The only problem is that I can't figure out a way to get the font-size value. Any ideas?
推荐答案
希望有帮助:我建议您阅读BeautifulSoup
Hope this helps : I suggest you to read more documents on BeautifulSoup
from bs4 import BeautifulSoup
htmlData = open('/home/usr/Downloads/files/output.html', 'r')
soup = BeautifulSoup(htmlData)
font_spans = [ data for data in soup.select('span') if 'font-size' in str(data) ]
output = []
for i in font_spans:
tup = ()
fonts_size = re.search(r'(?is)(font-size:)(.*?)(px)',str(i.get('style'))).group(2)

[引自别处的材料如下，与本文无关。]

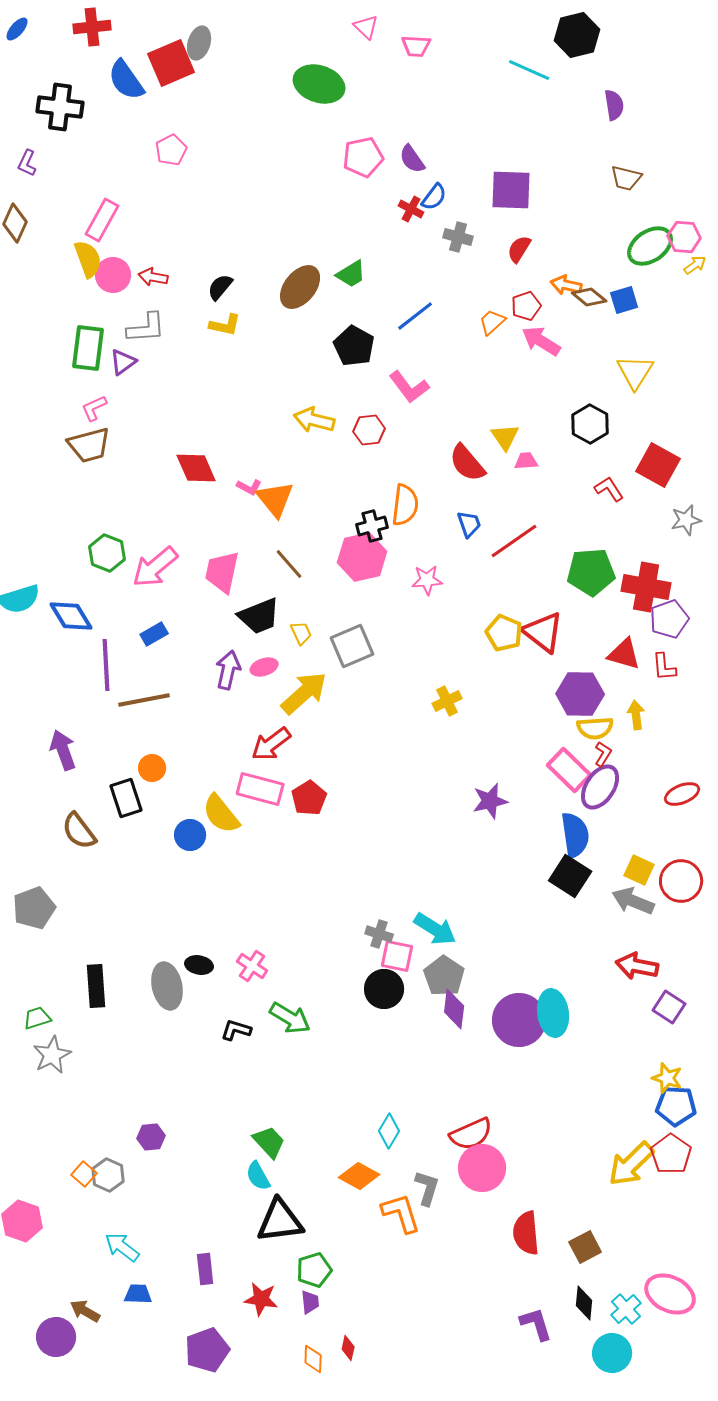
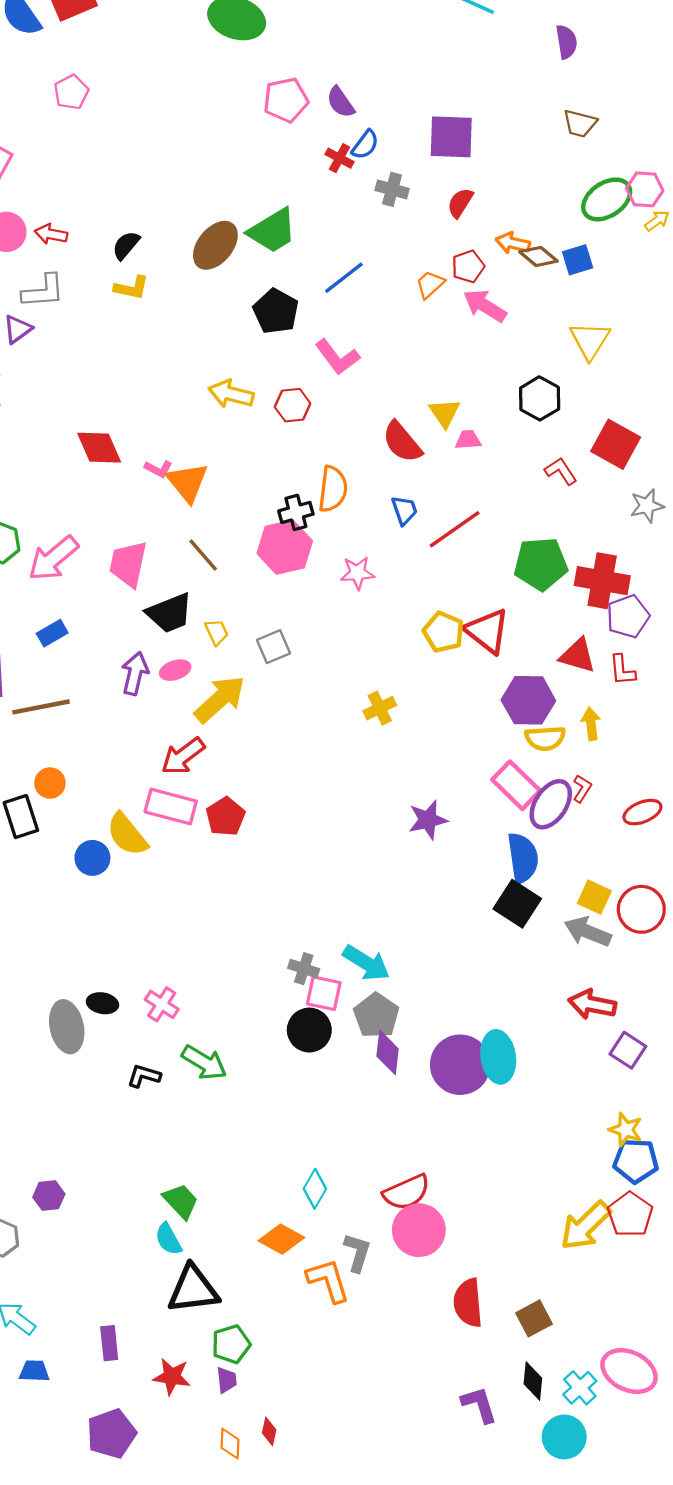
green trapezoid: (351, 274) -> (272, 231), size x1.5
gray square: (352, 646) -> (274, 647), size x0.7
red L-shape: (603, 754) -> (582, 789), moved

tup = (str(i.text).strip(), fonts_size.strip())
output.append(tup)
print(output)
[('One', '30'),('Two', '15'), ....]
如果要消除包含txt
的文本值,可以添加if not 'txt' in i.text:
If you want to eliminate text values which contains txt
you may add if not 'txt' in i.text:
说明:
首先,您需要识别包含font-size
,
First you need to identify tags which contains font-size
,
font_spans = [ data for data in soup.select('span') if 'font-size' in str(data) ]
然后您需要迭代font_spans
并提取字体大小和文本值,
Then you need to iterate font_spans
and extract font-size and text value,
textvalue = i.text # One,Two..
fonts_size = re.search(r'(?is)(font-size:)(.*?)(px)',str(i.get('style'))).group(2) # 30, 15, 16..
最后,您需要创建一个列表,其中包含所有与元组相同的输出.
and Finally you need to create a list which contains all your output as in tuples.
这篇关于需要使用beautifulsoup提取所有字体大小和文本的文章就介绍到这了,希望我们推荐的答案对大家有所帮助,也希望大家多多支持IT屋!